**AIM OF THE TASK**
Would you print the material exactly, starting at its first line and ending at the line holding "left knee: (394, 219)"?

**RECORDED INFORMATION**
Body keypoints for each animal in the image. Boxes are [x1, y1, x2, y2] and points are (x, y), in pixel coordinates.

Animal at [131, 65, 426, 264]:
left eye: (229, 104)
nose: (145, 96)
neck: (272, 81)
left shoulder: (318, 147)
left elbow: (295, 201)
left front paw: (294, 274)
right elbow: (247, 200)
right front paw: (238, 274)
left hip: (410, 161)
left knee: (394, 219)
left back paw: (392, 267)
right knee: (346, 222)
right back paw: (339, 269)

**ANSWER SPACE**
Body keypoints for each animal in the image. Boxes are [x1, y1, x2, y2] and points are (x, y), in pixel coordinates.

Animal at [131, 65, 426, 264]:
left eye: (229, 104)
nose: (145, 96)
neck: (272, 81)
left shoulder: (318, 147)
left elbow: (295, 201)
left front paw: (294, 274)
right elbow: (247, 200)
right front paw: (238, 274)
left hip: (410, 161)
left knee: (394, 219)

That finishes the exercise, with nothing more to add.